The nocturnal trends suggest a seasonal variation of the radon gas concentration in the air volume of the tank, possibly due to a temperature dependence of radon emanation from the rock material. Empirical research has shown a positive linear dependency of radon emanation from soil as a function of temperature by about 0.2% per \(1^{\circ }\hbox {C}\) (in a range between \(-20~^{\circ }\hbox {C}\) and \(45~^{\circ }\hbox {C}\)) [31]. This may be due to a reduction in adsorption of radon onto grains when diffusing through porous material [32].

The maximum count rates in the three detectors are correlated with temperature and solar irradiance. The magnitude of the seasonal effect (comparing dry days in winter and summer) is roughly 10% in Gamma-C, 14% in alpha-L and 45% in alpha-H. Heat and humidity appear to be the driving forces. They may affect radon transport and detector response.

3.3 Extraordinary events

On particularly hot days, such as e.g. 21 June 2010 with a maximum temperature of \(41~^{\circ }\hbox {C}\), one observes extremely high peaks in the Gamma-C (max–min = 15%), Alpha-L (max–min = 8%) and Alpha-H (max–min = 30%). The inverse is true on days with a thunderstorm, when the sunlight is largely blocked by thick clouds. For example, on 28 Oct 2008 (Fig. 8) the peaks in the count rates in Gamma-C (max–min = 3%), Alpha-L (max–min = 6%) and Alpha-H (max–min = 7%) are comparably low, as is the merely \(2\,^{\circ }\hbox {C}\) temperature difference between night and day. This confirms solar irradiance as the driving force in the diurnal cycles.

The Alpha-H count rate shows towering, positive peaks about 1 h after the ambient temperature exceeds \(39\,^{\circ }\hbox {C}\), such that the negative dip in the evening disappears (Fig. 9). Without spectral information, it is difficult to assess whether this should be associated to unusual effects in radon transport or in detection efficiency. It is conceivable that thermal noise may surpass the electronic threshold when the detector has reached a critical temperature. It is also striking that the dip in the alpha-H count rate pattern is deeper in winter than in summer, except on rainy days (with low irradiance).

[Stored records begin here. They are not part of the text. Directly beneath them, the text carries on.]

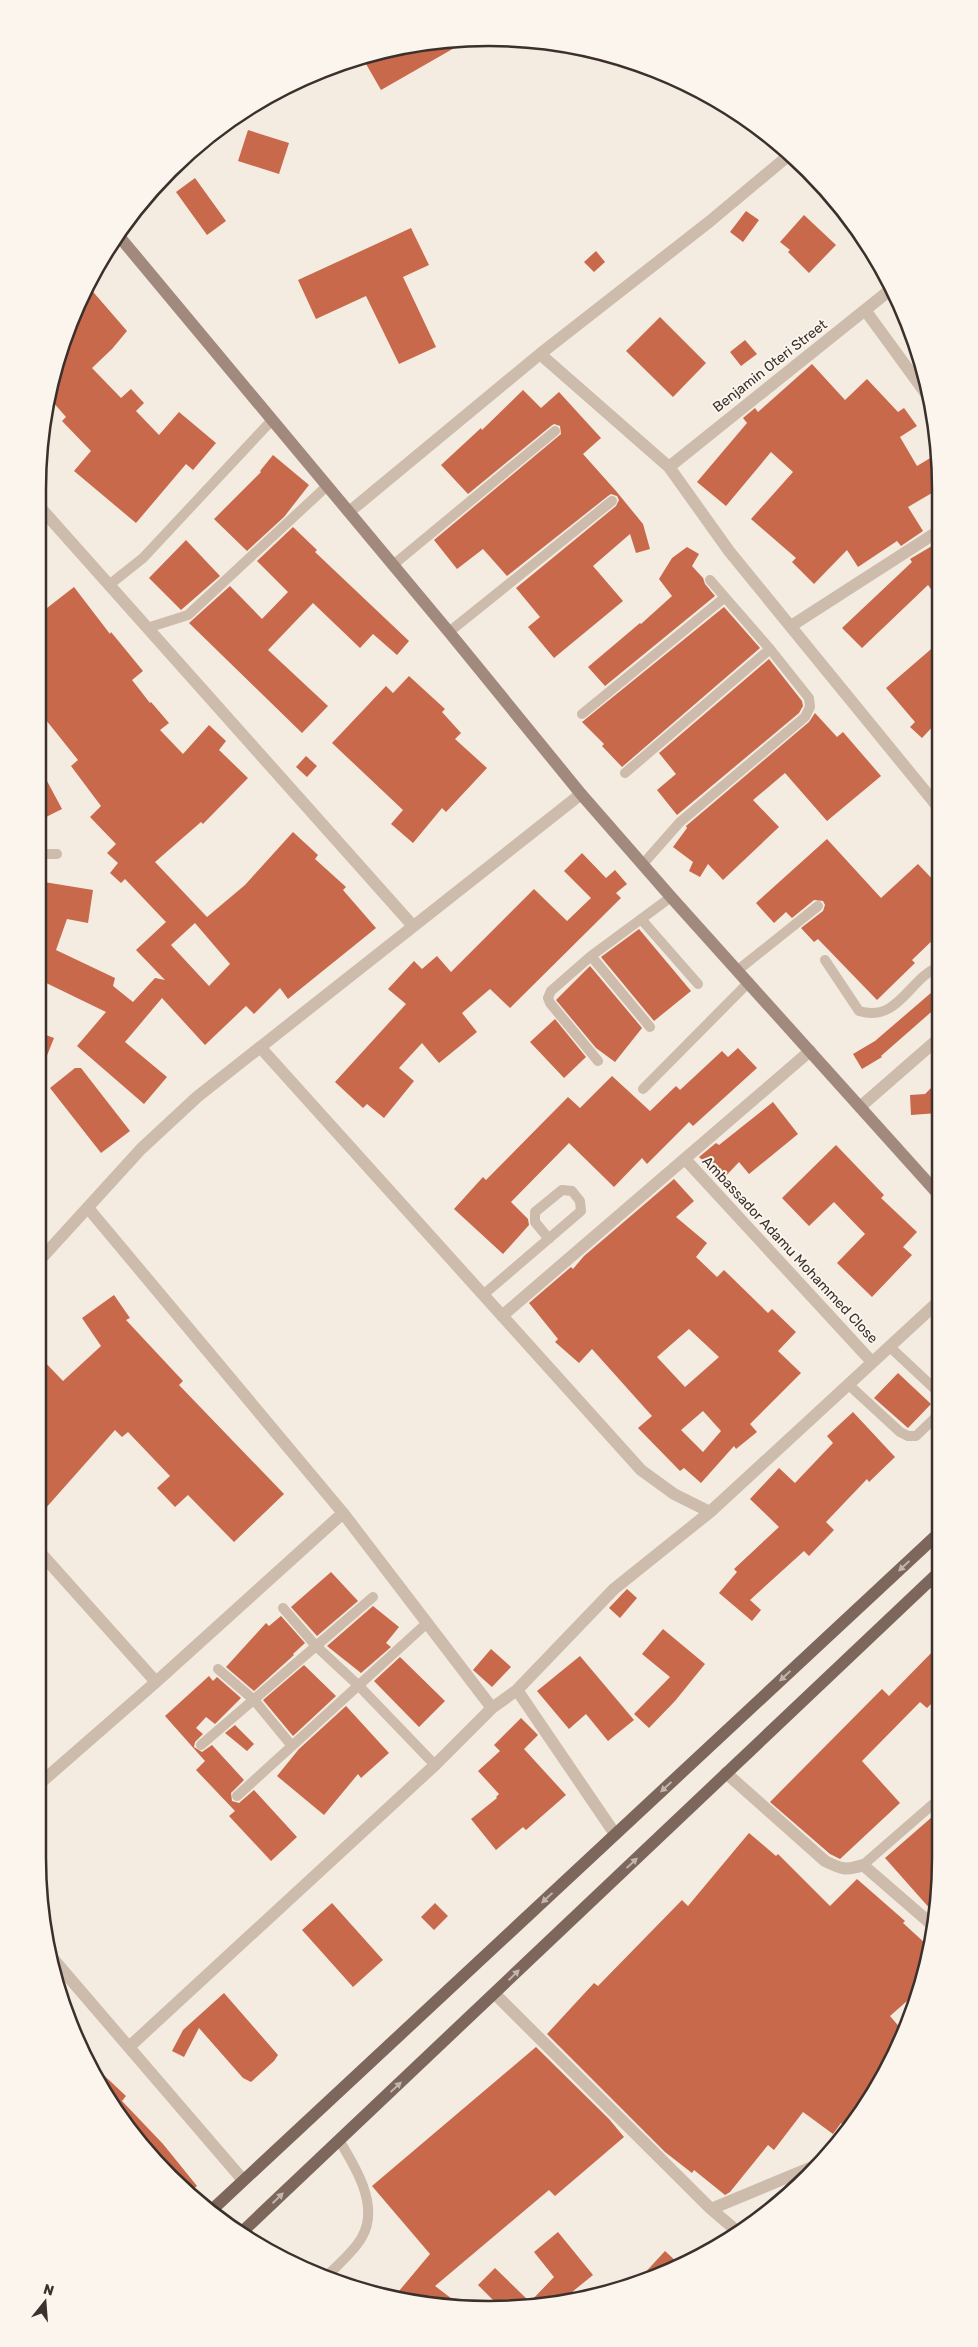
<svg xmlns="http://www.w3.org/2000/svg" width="978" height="2347" font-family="Rubik,sans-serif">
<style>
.building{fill:#c8694b;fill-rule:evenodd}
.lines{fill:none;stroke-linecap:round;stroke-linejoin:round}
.lane{stroke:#cdbbac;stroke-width:10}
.street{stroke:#cdbbac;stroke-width:12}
.secondary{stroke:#a18a7d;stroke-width:12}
.primary{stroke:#7d675c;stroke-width:12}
.oneway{fill:#c2b5ac}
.labels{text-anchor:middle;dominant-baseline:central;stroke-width:4;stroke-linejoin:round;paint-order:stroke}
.street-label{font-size:14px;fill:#3b302b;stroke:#fbf5ee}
.rim{fill:none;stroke:#3b302b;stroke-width:2.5}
</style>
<rect width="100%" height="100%" fill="#f4ebe1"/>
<path class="building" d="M459 38 470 39 381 90 362 57 372 53Z
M248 130 289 143 279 174 238 161Z
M195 178 226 221 207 235 176 192Z
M746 211 759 220 743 242 730 232Z
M804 215 836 245 809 273 788 252 790 250 780 242Z
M411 228 429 265 403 277 436 347 399 364 366 296 316 319 298 280Z
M596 251 605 262 594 272 584 262Z
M88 286 127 331 112 349 92 368 121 398 131 389 144 403 136 411 159 435 179 412 216 443 193 470 186 464 136 523 74 471 91 451 62 421 66 417 52 401 61 344Z
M660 317 706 363 673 397 626 351Z
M745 340 757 354 741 366 730 352Z
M812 364 845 400 867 379 898 412 904 408 917 426 900 437 917 466 937 454V490L908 507 923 531 901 546 897 541 858 567 847 550 814 584 792 562 796 558 751 519 793 472 771 452 726 506 697 482 747 423 743 418 755 408 758 412Z
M523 390 541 408 559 392 601 438 583 454 616 491 643 524 650 549 636 553 630 534 593 566 623 601 554 658 528 627 540 617 516 588 616 506 619 500 617 496 611 494 608 496 507 576 483 549 457 569 434 540 561 434 560 426 554 424 551 426 468 494 441 465 481 428 482 430Z
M273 455 309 485 284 517 247 551 214 519 261 472 260 471Z
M293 527 317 550 315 552 409 641 397 655 373 634 360 648 313 603 268 650 328 706 302 733 189 623 230 586 262 619 288 592 257 561Z
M186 540 220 576 181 610 149 578Z
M937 543V597L928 585 862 648 842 628 912 562 910 559Z
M687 547 699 554 692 566 703 578 705 584 715 596 605 686 588 667 640 623 641 624 672 596 659 579 672 558Z
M74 587 110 634 111 632 143 671 132 680 150 703 151 702 169 723 160 730 183 754 209 725 226 741 219 750 248 778 203 824 201 822 155 862 207 917 245 885 293 832 318 855 315 859 346 887 343 890 376 928 288 999 280 988 254 1014 246 1006 205 1045 162 998 125 1042 167 1077 144 1104 77 1046 106 1012 38 979V881L93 890 88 923 67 919 56 950 115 978 113 986 133 1002 155 978 165 980 136 950 166 922 125 879 121 883 110 873 118 863 107 853 116 844 90 817 101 806 71 766 78 760 38 710V615ZM195 923 230 964 209 986 171 945Z
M724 607 760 648 622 767 602 746 604 744 582 722Z
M937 644V722L922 738 910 727 915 722 886 688Z
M769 659 802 701 803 706 799 713 677 815 657 790 676 774 659 753Z
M409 676 445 709 442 712 461 733 455 739 487 768 446 812 442 808 413 843 391 824 403 810 332 743 386 686 393 693Z
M815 713 837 737 843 732 881 776 827 821 785 773 753 800 779 827 723 880 708 864 700 877 689 871 693 862 673 847 687 828 686 826 809 722Z
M306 756 317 766 307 777 296 767Z
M47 781 62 809 38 821V785Z
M827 839 881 898 918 864 938 885V935L912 960 915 963 877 1000 818 939 814 942 801 928 823 911 825 905 823 901 814 900 792 918 786 912 774 923 756 903Z
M582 853 606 878 615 870 627 884 616 893 621 898 510 1008 490 989 462 1013 477 1032 439 1063 422 1043 399 1068 414 1081 384 1118 367 1104 363 1108 335 1082 406 1004 388 989 414 961 422 969 437 956 451 972 534 889 567 921 591 898 564 871Z
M639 929 691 991 654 1021 601 957Z
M590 966 642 1028 615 1062 596 1048 556 1000Z
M932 992 938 999V1006L881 1056 882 1057 862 1069 853 1054 875 1041Z
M555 1019 586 1057 564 1078 530 1042Z
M38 1032 54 1038 38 1078Z
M738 1048 757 1068 693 1126 689 1122 647 1164 642 1158 614 1187 569 1143 511 1202 528 1219 529 1225 503 1254 454 1209 483 1177 486 1180 568 1097 580 1108 612 1076 650 1111 676 1086 680 1090 722 1051 728 1057Z
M75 1068H81L130 1131 101 1153 50 1088Z
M938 1081V1113L911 1115 910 1095 925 1094Z
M773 1102 798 1134 749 1174 739 1162 723 1179 699 1157 716 1143 719 1145Z
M836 1145 884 1195 881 1198 917 1232 903 1247 912 1255 872 1297 837 1263 865 1234 834 1202 809 1226 782 1198Z
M674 1179 694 1201 676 1217 707 1243 696 1257 717 1277 724 1270 768 1313 772 1309 796 1332 778 1351 801 1373 750 1424 757 1432 736 1449 734 1446 701 1483 684 1468 680 1471 638 1428 652 1416 592 1349 579 1363 555 1342 558 1339 529 1303 571 1267 573 1269 584 1256ZM689 1329 719 1357 685 1387 657 1357ZM703 1411 721 1431 703 1452 681 1430Z
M114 1295 130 1318 126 1320 183 1381 179 1385 284 1494 234 1542 188 1495 175 1507 157 1488 170 1476 128 1432 122 1437 115 1430 45 1509 38 1502V1355L63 1381 101 1346 82 1318Z
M898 1373 931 1404 908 1428 874 1398Z
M853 1412 895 1457 869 1482 867 1479 826 1522 834 1530 809 1556 804 1551 750 1600 761 1610 752 1621 719 1593 737 1572 734 1569 779 1527 750 1499 779 1468 795 1483 833 1443 827 1436Z
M331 1572 358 1601 317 1636 291 1607Z
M627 1589 637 1598 620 1618 609 1608Z
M373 1606 399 1627 386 1643 391 1647 361 1673 327 1646Z
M281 1616 305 1643 293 1654 294 1655 254 1691 226 1667 266 1623 269 1626Z
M663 1629 705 1664 675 1701 649 1728 634 1714 670 1677 642 1654Z
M940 1644V1695L927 1708 920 1702 862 1761 900 1803 840 1859 830 1854 770 1802 882 1689 889 1696Z
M491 1649 511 1667 492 1687 473 1670Z
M580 1656 634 1720 608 1741 586 1714 569 1729 537 1691Z
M400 1657 445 1701 419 1727 374 1681Z
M304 1665 336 1696 293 1736 263 1700Z
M209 1676 213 1681 217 1677 241 1698 215 1724 206 1717 196 1728 203 1734 195 1742 194 1747 202 1752 212 1745 244 1780 231 1793 232 1801 239 1803 254 1790 297 1837 271 1861 229 1816 235 1811 196 1770 205 1761 165 1716Z
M346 1706 389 1753 361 1778 358 1774 324 1815 277 1776 299 1749Z
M521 1718 538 1735 524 1749 566 1795 526 1830 523 1827 496 1850 471 1819 497 1798 496 1797 499 1794 478 1771 500 1751 494 1745Z
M235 1725 254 1744 247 1751 225 1733Z
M940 1810V1858L932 1911 885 1858Z
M749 1833 776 1856 778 1854 830 1906 857 1879 905 1921 903 1923 926 1944 918 1994H915L890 2016 902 2030 849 2130 841 2123 833 2134 803 2112 774 2150 768 2145 730 2192 725 2195 694 2170 692 2173 665 2152 547 2034 594 1983 598 1986 682 1900 688 1906Z
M332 1903 383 1960 353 1987 302 1930Z
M435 1903 448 1916 434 1930 421 1917Z
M224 1993 278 2055 274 2061 251 2082 243 2078 199 2028 184 2057 172 2051 183 2030Z
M536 2047 609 2119 624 2137 555 2196 549 2190 435 2286 460 2305 430 2306 394 2297 430 2254 372 2186Z
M93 2065 126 2096 122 2101 163 2144 197 2186 192 2190 149 2155 98 2084 91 2067Z
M558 2232 593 2275 561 2301 496 2303 478 2285 495 2268 530 2302 554 2277 534 2252Z
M665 2251 678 2263 641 2277Z"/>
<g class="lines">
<path class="lane" d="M393 565 555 431
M109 585 143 558 272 420
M147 628 188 615 327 486
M449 632 612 501
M582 714 724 598
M625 773 770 649
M38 854H57
M643 864 680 822 805 717 810 707 809 698 770 649 710 580
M641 919 698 984
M591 956 650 1027
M825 960 859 1011C898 1023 909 979 938 967
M738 970 818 906
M598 1061 550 1003 548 998 551 991 591 956 671 897
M643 1089 749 982
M483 1295 581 1211 580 1201 572 1191 562 1190 535 1212V1222L549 1239
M890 1347 939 1393
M849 1385 900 1432 908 1436H916L939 1414
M283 1608 316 1646 359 1686 435 1765
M218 1669 254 1700 292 1746
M201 1745 373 1597
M237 1796 427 1623
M863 1865 940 1798
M326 2277C337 2265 354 2252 362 2237 380 2206 355 2166 339 2140"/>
<path class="street" d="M865 310 927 395
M540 354 669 467 729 551 938 807
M669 467 890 290
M38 505 413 926
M349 512 540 354 709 222 788 156
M791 626 937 532
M260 1047 641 1470 674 1494 710 1512
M860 1107 938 1039
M685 1159 872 1362
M88 1208 343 1513 492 1708
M38 1262 141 1149 197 1097 581 794
M502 1316 810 1051
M38 1550 156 1682
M517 1690 615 1834
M726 1773 825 1861C841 1869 846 1871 863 1865L930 1923
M38 1785 156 1682 343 1513
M54 1960 243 2180
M495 1994 711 2209 738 2232
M129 2047 435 1765 492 1708 517 1690 614 1589 710 1512 939 1301
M711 2209 817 2165"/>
<path class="secondary" d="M118 235 449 632 581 794 671 897 939 1195"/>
<path class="primary" d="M214 2208 940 1532
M242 2232 940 1571"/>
</g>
<defs><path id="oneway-solid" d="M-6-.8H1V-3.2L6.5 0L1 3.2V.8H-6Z" transform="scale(1.25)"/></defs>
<g class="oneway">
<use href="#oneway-solid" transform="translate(904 1566) rotate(137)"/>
<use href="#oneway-solid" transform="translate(785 1676) rotate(137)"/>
<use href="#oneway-solid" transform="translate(666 1787) rotate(137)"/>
<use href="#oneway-solid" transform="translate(632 1863) rotate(-43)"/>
<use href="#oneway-solid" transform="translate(547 1898) rotate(137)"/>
<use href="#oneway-solid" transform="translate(514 1975) rotate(-44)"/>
<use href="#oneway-solid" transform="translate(396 2087) rotate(-43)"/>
<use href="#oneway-solid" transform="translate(278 2198) rotate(-44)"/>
</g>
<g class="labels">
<g class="street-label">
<text transform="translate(770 366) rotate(-38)">Benjamin Oteri Street</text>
<text transform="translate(790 1250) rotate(47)">Ambassador Adamu Mohammed Close</text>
</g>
</g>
<path d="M0 0H978V2347H0ZM489 46H489A443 443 0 0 1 932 489V1858A443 443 0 0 1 489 2301H489A443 443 0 0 1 46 1858V489A443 443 0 0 1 489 46Z" fill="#fbf5ee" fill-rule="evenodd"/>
<path class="rim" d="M489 46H489A443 443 0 0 1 932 489V1858A443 443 0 0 1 489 2301H489A443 443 0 0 1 46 1858V489A443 443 0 0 1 489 46Z"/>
<g transform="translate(45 2302) rotate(17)" stroke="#fbf5ee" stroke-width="4" paint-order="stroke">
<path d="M0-4L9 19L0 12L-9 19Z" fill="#3b302b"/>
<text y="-8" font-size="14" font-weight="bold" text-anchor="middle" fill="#3b302b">N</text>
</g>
</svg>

It has been established that the minimum count rate in the counters rises on rainy days and decreases in the subsequent dry periods (Figs. 5, 6). The occasional wetting of the set-up may affect the electronics and the temperature of the tank walls, especially at the south side. Possibly some humidity gets trapped in the tubes hosting the detectors. Without spectral information it is unclear whether the humidity has an effect on the threshold of the detectors. The day after a thunderstorm, the peak in the Gamma-C counter can be higher than expected from the ambient temperature (see e.g. 29 Oct 2008 in Fig. 8). This may point to an enhanced temperature gradient due to cooling down of the Gamma-C detector and lead collimator during the stormy day.

4 Conclusions

The instabilities in the radon measurements at GSI are obviously related with solar irradiance and rainfall and cannot be ascribed to neutrinos. Besides sensitivity of the electronics, free movement of radon gas inside the tank along temperature gradients is the most likely mechanism behind the diurnal and seasonal decay rate changes in the small gas volumes monitored by the detectors.

The observation of “neutrino-induced decay” appears to be an illusion fed by confirmation bias. The experiment has not been conducted with sufficient care to eliminate environmental influences and counterevidence has been systematically ignored to maintain the claim of new physical discoveries. The evidence does not suggest that radioactive decay is triggered by neutrinos. The subsequently emitted radiation is not aligned with neutrino flux. There are no cyclic deviations from the exponential decay law. Ensuing inference about solar dynamics is unfounded.